───── Text under study

James Francis Edward Stuart


James Francis Edward Stuart, nicknamed The Old Pretender by Whigs, was the son of King James II and VII of England, Scotland and Ireland, and his second wife, Mary of Modena. He was Prince of Wales from July 1688 until, just months after his birth, his Catholic father was deposed and exiled in the Glorious Revolution of 1688. James II's Protestant elder daughter, Mary II, and her husband, William III, became co-monarchs and the Bill of Rights 1689 and Act of Settlement 1701 excluded Catholics from the English then, subsequently, the British throne.
James Francis Edward was raised in Continental Europe. After his father's death in 1701, he claimed the English, Scottish and Irish crown as James III of England and Ireland and James VIII of Scotland, with the support of his Jacobite followers and his cousin Louis XIV of France. Fourteen years later, he unsuccessfully attempted to gain the throne in Britain during the Jacobite rising of 1715.
Following his death in 1766, his elder son, Charles Edward Stuart, continued to claim the British crown as part of the Jacobite Succession.

Birth and childhood

James Francis Edward was born 10 June 1688, at St. James's Palace. He was the son of King James II of England and Ireland and his Roman Catholic second wife, Mary of Modena, and, as such, was automatically Duke of Cornwall and Duke of Rothesay, among other titles.
The prince's birth was controversial and, coming five years after his mother's last pregnancy, unanticipated on the part of a number of British Protestants, who had expected his sister Mary, from his father's first marriage, to succeed their father. Mary and her younger sister Princess Anne had been raised as Protestants. As long as there was a possibility of one of them succeeding him, the king's opponents saw his rule as a temporary inconvenience. When people began to fear that James's second wife, Mary, would produce a Catholic son and heir, a movement grew to replace him with his elder daughter Princess Mary and his son-in-law/nephew, William of Orange.

──────────
───── Source information

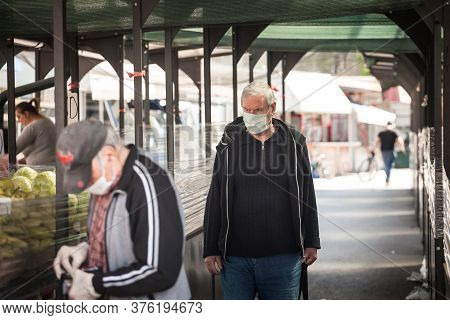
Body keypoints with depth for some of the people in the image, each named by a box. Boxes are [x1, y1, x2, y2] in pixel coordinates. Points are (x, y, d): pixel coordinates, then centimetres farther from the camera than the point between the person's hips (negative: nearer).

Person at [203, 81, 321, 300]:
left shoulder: (294, 143, 5)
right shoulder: (229, 144, 4)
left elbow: (307, 196, 10)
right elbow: (215, 200, 6)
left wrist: (311, 242, 7)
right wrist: (211, 250, 3)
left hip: (283, 257, 0)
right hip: (235, 258, 0)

──────────

• **What you will do**:
A) According to the biography, where was James Francis Edward Stuart born?
B) List every distinct year, written as a four-digit number, that appears in the biography.
C) Pick up the biography of James Francis Edward Stuart after its final sentence and carry it on.
The records are separate material and have no connection to the biography of James Francis Edward Stuart.

• **Responses in order**:
A) At St. James's Palace.

B) 1688, 1689, 1701, 1715, 1766

C)
When the prince was born, rumours immediately began to spread that he was an impostor baby, smuggled into the royal birth chamber in a warming pan and that the actual child of James and Mary was stillborn. In an attempt to scotch this myth, James published the testimonies of over seventy witnesses to the birth.
On 9 December, in the midst of the Glorious Revolution, Mary of Modena disguised herself as a laundress and escaped with the infant James to France. Young James was brought up at the Château de Saint-Germain-en-Laye, which Louis XIV had turned over to the exiled James II. Both the ex-king and his family were held in great consideration by the French king, and they were frequent visitors at Versailles where Louis XIV and his court treated them as ruling monarchs. In June 1692 his sister Louisa Maria was born.
His military education was overseen by Richard Hamilton and Dominic Sheldon, two veterans of his father's old Irish Army.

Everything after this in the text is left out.